## START SUPPLIED PASSAGE

Saturday, June 21, 2014

China calls for new global currency


China calls for new global currency

China is calling for a global currency to replace the dominant dollar, showing a growing assertiveness on revamping the world economy ahead of next week's London summit on the financial crisis.
The surprise proposal by Beijing's central bank governor reflects unease about its vast holdings of U.S. government bonds and adds to Chinese pressure to overhaul a global financial system dominated by the dollar and Western governments. Both the United States and the European Union brushed off the idea.
The world economic crisis shows the "inherent vulnerabilities and systemic risks in the existing international monetary system," Gov. Zhou Xiaochuan said in an essay released Monday by the bank. He recommended creating a currency made up of a basket of global currencies and controlled by the International Monetary Fund and said it would help "to achieve the objective of safeguarding global economic and financial stability."
Zhou did not mention the dollar by name. But in an unusual step, the essay was published in both Chinese and English, making clear it was meant for a foreign audience.
China has long been uneasy about relying on the dollar for the bulk of its trade and to store foreign reserves. Premier Wen Jiabao publicly appealed to Washington this month to avoid any response to the crisis that might weaken the dollar and the value of Beijing's estimated $1 trillion in Treasuries and other U.S. government debt.
For decades, the dollar has been the world's most widely used currency. Many governments hold a large portion of their reserves in dollars. Crude oil and many commodities are priced in dollars. Business deals around the world are done in dollars.
But the financial crisis has highlighted how America's economic problems — and by extension the dollar — can wreak havoc on nations around the world. China is in a bind. To keep the value of its currency steady — some say undervalued — the Chinese government has to recycle its huge trade surpluses, and the biggest, most liquid option for investing them is U.S. government debt.
To better insulate countries from the ills of one country or one currency, Zhou said the IMF should create a "reserve currency" based on shares in the body held by its 185 member nations, known as special drawing rights, or SDRs.
He said it also should be used for trade, pricing commodities and accounting, not just government finance.
In Washington, Federal Reserve Chairman Ben Bernanke and Treasury Secretary Timothy Geithner both rejected China's call for a global alternative to the U.S. dollar's role as the international reserve currency.
And the European Union's top economy official said the dollar's role as the international reserve currency is secure despite China's proposal.
"Everybody agrees also that the present world reserve currency, the dollar, is there and will continue to be there for a long period of time," EU Commissioner Joaquin Almunia said Tuesday after a meeting of the European Commission.

## END SUPPLIED PASSAGE
## START EXERCISE INPUTS

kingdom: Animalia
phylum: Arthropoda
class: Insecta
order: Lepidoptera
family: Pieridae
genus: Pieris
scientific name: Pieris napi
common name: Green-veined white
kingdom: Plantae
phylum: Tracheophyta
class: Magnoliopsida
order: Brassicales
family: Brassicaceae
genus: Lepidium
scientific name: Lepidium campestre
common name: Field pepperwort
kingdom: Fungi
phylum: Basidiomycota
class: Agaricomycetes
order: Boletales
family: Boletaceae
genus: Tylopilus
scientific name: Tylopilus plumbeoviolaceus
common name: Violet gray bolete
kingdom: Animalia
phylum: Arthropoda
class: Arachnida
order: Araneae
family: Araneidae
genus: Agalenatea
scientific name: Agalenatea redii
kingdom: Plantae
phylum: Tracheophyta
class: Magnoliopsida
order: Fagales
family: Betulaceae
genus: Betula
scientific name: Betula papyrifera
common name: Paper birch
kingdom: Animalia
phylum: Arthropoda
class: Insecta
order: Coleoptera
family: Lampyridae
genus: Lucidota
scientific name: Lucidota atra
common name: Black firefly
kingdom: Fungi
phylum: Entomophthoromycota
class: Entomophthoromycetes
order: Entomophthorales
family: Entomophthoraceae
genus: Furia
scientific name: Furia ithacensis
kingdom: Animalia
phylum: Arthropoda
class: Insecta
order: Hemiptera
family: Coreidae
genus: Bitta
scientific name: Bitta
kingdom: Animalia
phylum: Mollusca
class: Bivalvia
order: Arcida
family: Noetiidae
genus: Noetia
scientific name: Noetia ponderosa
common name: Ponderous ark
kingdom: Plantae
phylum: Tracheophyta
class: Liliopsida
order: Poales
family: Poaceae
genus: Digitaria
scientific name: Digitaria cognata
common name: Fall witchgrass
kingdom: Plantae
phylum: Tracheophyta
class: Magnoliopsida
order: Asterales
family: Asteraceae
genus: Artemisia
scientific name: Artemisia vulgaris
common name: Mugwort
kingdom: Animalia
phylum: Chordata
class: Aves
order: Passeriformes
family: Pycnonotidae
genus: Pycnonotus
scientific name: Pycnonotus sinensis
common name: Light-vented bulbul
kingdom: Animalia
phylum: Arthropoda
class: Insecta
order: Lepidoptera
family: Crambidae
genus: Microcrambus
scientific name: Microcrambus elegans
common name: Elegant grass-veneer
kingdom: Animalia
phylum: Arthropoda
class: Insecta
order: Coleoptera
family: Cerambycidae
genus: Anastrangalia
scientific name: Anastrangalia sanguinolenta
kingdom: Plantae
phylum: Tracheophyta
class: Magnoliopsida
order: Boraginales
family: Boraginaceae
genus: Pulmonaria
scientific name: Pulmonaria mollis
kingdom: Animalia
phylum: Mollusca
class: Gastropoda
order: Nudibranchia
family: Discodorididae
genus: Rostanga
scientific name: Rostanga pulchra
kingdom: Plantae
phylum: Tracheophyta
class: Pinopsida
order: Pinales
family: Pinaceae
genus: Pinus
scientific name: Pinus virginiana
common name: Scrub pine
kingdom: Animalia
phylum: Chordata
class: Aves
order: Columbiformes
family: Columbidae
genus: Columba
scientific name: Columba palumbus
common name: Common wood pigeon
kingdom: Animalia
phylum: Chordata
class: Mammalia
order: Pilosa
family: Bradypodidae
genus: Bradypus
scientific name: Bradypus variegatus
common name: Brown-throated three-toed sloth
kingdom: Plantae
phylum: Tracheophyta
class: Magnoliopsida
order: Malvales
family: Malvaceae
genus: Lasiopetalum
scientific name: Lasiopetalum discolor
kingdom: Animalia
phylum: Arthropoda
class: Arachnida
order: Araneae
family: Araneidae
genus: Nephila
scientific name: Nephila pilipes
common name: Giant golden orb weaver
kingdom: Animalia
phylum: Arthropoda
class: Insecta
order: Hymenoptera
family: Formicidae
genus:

## END EXERCISE INPUTS

**TASKS TO PERFORM**:
• 1. Retype the stretch of the currency article from "Zhou did not" through "other U.S. government debt.".
• 2. Convert the stretch of the entries from their first line through the line containing "genus: Tylopilus" into a numbered list, with both of those lines included and any blank lines left out.

**RESPONSES IN ORDER**:
• 1.
Zhou did not mention the dollar by name. But in an unusual step, the essay was published in both Chinese and English, making clear it was meant for a foreign audience.
China has long been uneasy about relying on the dollar for the bulk of its trade and to store foreign reserves. Premier Wen Jiabao publicly appealed to Washington this month to avoid any response to the crisis that might weaken the dollar and the value of Beijing's estimated $1 trillion in Treasuries and other U.S. government debt.

• 2.
1. kingdom: Animalia
2. phylum: Arthropoda
3. class: Insecta
4. order: Lepidoptera
5. family: Pieridae
6. genus: Pieris
7. scientific name: Pieris napi
8. common name: Green-veined white
9. kingdom: Plantae
10. phylum: Tracheophyta
11. class: Magnoliopsida
12. order: Brassicales
13. family: Brassicaceae
14. genus: Lepidium
15. scientific name: Lepidium campestre
16. common name: Field pepperwort
17. kingdom: Fungi
18. phylum: Basidiomycota
19. class: Agaricomycetes
20. order: Boletales
21. family: Boletaceae
22. genus: Tylopilus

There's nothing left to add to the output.